Explore the material:
a) In the post on a poorer Church, how many of the applicants for the new head teacher post were practising Catholics?
b) From the post on a poorer Church, give the passage starting at "Rather than discreet" and ending at "no-one is following.", swapping "barricades" for "picket lines".
c) Condense the paragraph of the post on a poorer Church that begins "Father Simon Henry has an interesting post" into a short bulleted list of its main points.

Text segment:

A poorer Church could mean bishops and other clergy driving older cars, going to a cheaper tailor, drinking beer rather than wine, having a more working class rather than middle class lifestyle. I can't imagine that will convince anyone. Although I must say I am shocked to hear bishops talking about trips to Sandringham for the weekend or about dinner parties with the great and the good, the powerful and the political, I am not sure whether that in itself constitutes a 'rich' Church. I suppose actually it shows an orientation towards wealth and power rather than a healthy disdain for such things. I was certainly shocked by the appearance that the Catholic Education Service under Oona Stannard seemed to be enthral to the Labour Government and various other Catholic organisations involvement with government departments. Some of the discomfort I feel comes from my own inverted snobbery but more it comes from a sense that there is something wrong with the Church so orientated.

Rather than discreet chats in the corridors of power with Minister and Civil Servants I would be much happier if our Bishops looked more to the struggling Catholic masses and St Laurence-like called them to demonstrate in the courtyards of the powerful, whilst at the same seeing a responsibility to teach those masses clearly the Catholic faith, but maybe their Lordships understand that the Church orientated to towards such masses is likely to prove disappointing. There is nothing worst than marching towards the barricades and finding no-one is following.

Father Simon Henry has an interesting post in which he points out, as we of a particular stripe tend to point out, the wholesale failure of much that has taken place over the the last few decades of motivating 'the once Catholic masses'. He is right, everything seems to be going down the pan. I was talking to school governor who just appointed a new head teacher, of the five applicants, they appointed the only one who was practising and they were not entirely happy with her but the panel thought that if they re-advertised they might get no practising Catholic applicants. We are getting to a stage where we will soon have to admit that we do not simply have a vocations crisis with priestly vocations, but with every other area of Catholic life has a shortage of vocations. An impoverished Church, rather than a poorer one is actually what we are going to get, like it or not, but perhaps a poorer Church though is actually about our acknowledgement of our poverty and weakness and that left to ourselves, without God, we are doomed!

Supplied information:
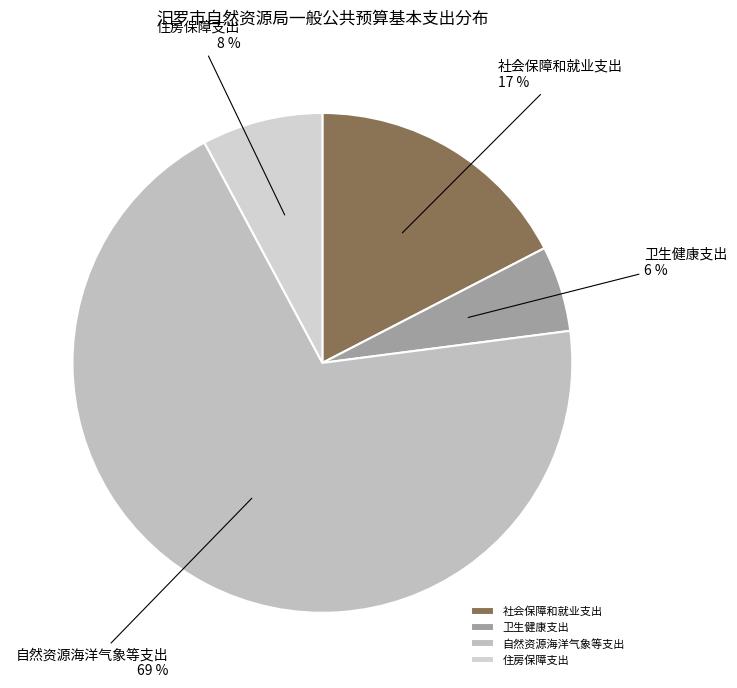

Is it true that 自然资源海洋气象等支出 is 78% of the pie?

False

Task-by-task outputs:
a) Only one of the five applicants.

b)
Rather than discreet chats in the corridors of power with Minister and Civil Servants I would be much happier if our Bishops looked more to the struggling Catholic masses and St Laurence-like called them to demonstrate in the courtyards of the powerful, whilst at the same seeing a responsibility to teach those masses clearly the Catholic faith, but maybe their Lordships understand that the Church orientated to towards such masses is likely to prove disappointing. There is nothing worst than marching towards the picket lines and finding no-one is following.

c)
- Father Simon Henry argues that much of what has happened in recent decades has failed to motivate "the once Catholic masses," and the writer agrees that everything seems to be going downhill.
- A school governor said that only one of five applicants for a head teacher post was a practising Catholic. The panel appointed her without being entirely happy, fearing that re-advertising might bring no practising Catholic applicants.
- The shortage of vocations extends beyond the priesthood to every area of Catholic life.
- An impoverished Church is coming regardless. A poorer Church may really mean acknowledging that, without God, the Church is poor, weak and doomed.